听到那人酥软的腔调,他越发不可收拾,哪里还记得方才的自我暗示。
沈萩才知,这人明面上是禁欲君子,实则骨子里跟狼没甚区别,横冲直撞起来,便是如何求饶也不顶用,他只会敷衍着点头,答应,然后我行我素。
帷幔落下来时,沈萩的手攥紧了绸被。
他的五指找来,抓住她的手放在唇边,吻了又吻。
这经历算不上舒服,至少在沈萩看来,着实劳累。
自始至终,两人没有言语沟通,只是动作上的回应,帐内像是春暖时溢开的蒸汽,熏的人睁不开眼,起不来身。
醉生梦死。
天蒙蒙亮,东宫侧门进去一道人影。
萧文茵歪在外间的桌子上,将将睡着,高廉蹑手蹑脚推开门,甫一进入,便嗅到浓浓的血腥气。
“殿下,靖安侯府人歇下了。
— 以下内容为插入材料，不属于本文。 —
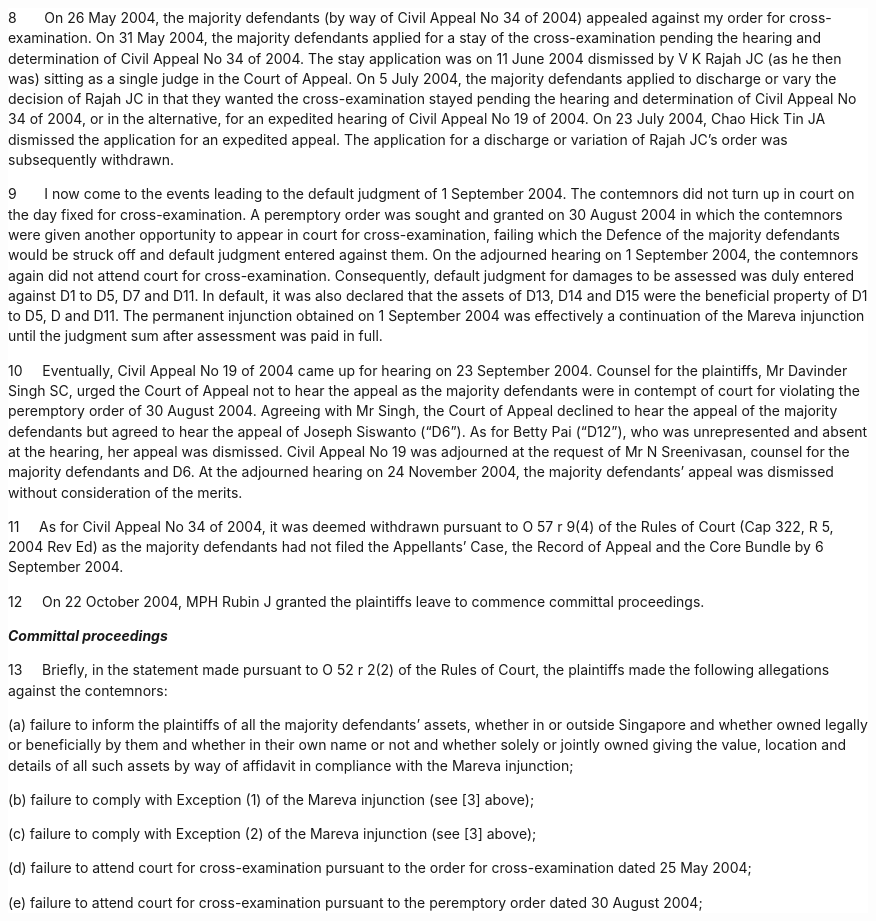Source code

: 8       On 26 May 2004, the majority defendants (by way of Civil Appeal No 34 of 2004) appealed against my order for cross-examination. On 31 May 2004, the majority defendants applied for a stay of the cross-examination pending the hearing and determination of Civil Appeal No 34 of 2004. The stay application was on 11 June 2004 dismissed by V K Rajah JC (as he then was) sitting as a single judge in the Court of Appeal. On 5 July 2004, the majority defendants applied to discharge or vary the decision of Rajah JC in that they wanted the cross-examination stayed pending the hearing and determination of Civil Appeal No 34 of 2004, or in the alternative, for an expedited hearing of Civil Appeal No 19 of 2004. On 23 July 2004, Chao Hick Tin JA dismissed the application for an expedited appeal. The application for a discharge or variation of Rajah JC’s order was subsequently withdrawn. 

9       I now come to the events leading to the default judgment of 1 September 2004. The contemnors did not turn up in court on the day fixed for cross-examination. A peremptory order was sought and granted on 30 August 2004 in which the contemnors were given another opportunity to appear in court for cross-examination, failing which the Defence of the majority defendants would be struck off and default judgment entered against them. On the adjourned hearing on 1 September 2004, the contemnors again did not attend court for cross-examination. Consequently, default judgment for damages to be assessed was duly entered against D1 to D5, D7 and D11. In default, it was also declared that the assets of D13, D14 and D15 were the beneficial property of D1 to D5, D and D11. The permanent injunction obtained on 1 September 2004 was effectively a continuation of the Mareva injunction until the judgment sum after assessment was paid in full. 

10     Eventually, Civil Appeal No 19 of 2004 came up for hearing on 23 September 2004. Counsel for the plaintiffs, Mr Davinder Singh SC, urged the Court of Appeal not to hear the appeal as the majority defendants were in contempt of court for violating the peremptory order of 30 August 2004. Agreeing with Mr Singh, the Court of Appeal declined to hear the appeal of the majority defendants but agreed to hear the appeal of Joseph Siswanto (“D6”). As for Betty Pai (“D12”), who was unrepresented and absent at the hearing, her appeal was dismissed. Civil Appeal No 19 was adjourned at the request of Mr N Sreenivasan, counsel for the majority defendants and D6. At the adjourned hearing on 24 November 2004, the majority defendants’ appeal was dismissed without consideration of the merits. 

11     As for Civil Appeal No 34 of 2004, it was deemed withdrawn pursuant to O 57 r 9(4) of the Rules of Court (Cap 322, R 5, 2004 Rev Ed) as the majority defendants had not filed the Appellants’ Case, the Record of Appeal and the Core Bundle by 6 September 2004. 

12     On 22 October 2004, MPH Rubin J granted the plaintiffs leave to commence committal proceedings. 

**_Committal proceedings_** 

13     Briefly, in the statement made pursuant to O 52 r 2(2) of the Rules of Court, the plaintiffs made the following allegations against the contemnors: 

 (a) failure to inform the plaintiffs of all the majority defendants’ assets, whether in or outside Singapore and whether owned legally or beneficially by them and whether in their own name or not and whether solely or jointly owned giving the value, location and details of all such assets by way of affidavit in compliance with the Mareva injunction; 


 (b) failure to comply with Exception (1) of the Mareva injunction (see [3] above); 

 (c) failure to comply with Exception (2) of the Mareva injunction (see [3] above); 

 (d) failure to attend court for cross-examination pursuant to the order for cross-examination dated 25 May 2004; 

 (e) failure to attend court for cross-examination pursuant to the peremptory order dated 30 August 2004;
”
霍行喉咙一阵腥甜,佝偻着身体呕了下,吐出一口血来。
高廉吓了一跳,搀着他身体生怕扯开伤口。
为了将霍辉彻底打入谷底,此番行刺他们也是下了狠手,处处要命,中间的谋划自然必不可少,卢家,贵妃父族母族,悉数被牵扯进来。
谋害东宫,罪可当诛。
但对太子而言,着实伤势太重,否则那几位太医不会战战兢兢,临天明时还昏厥了一个。刀不扎到心口,霍竭治不会对霍辉和贵妃赶尽杀绝。
河清海晏,谷丰民安。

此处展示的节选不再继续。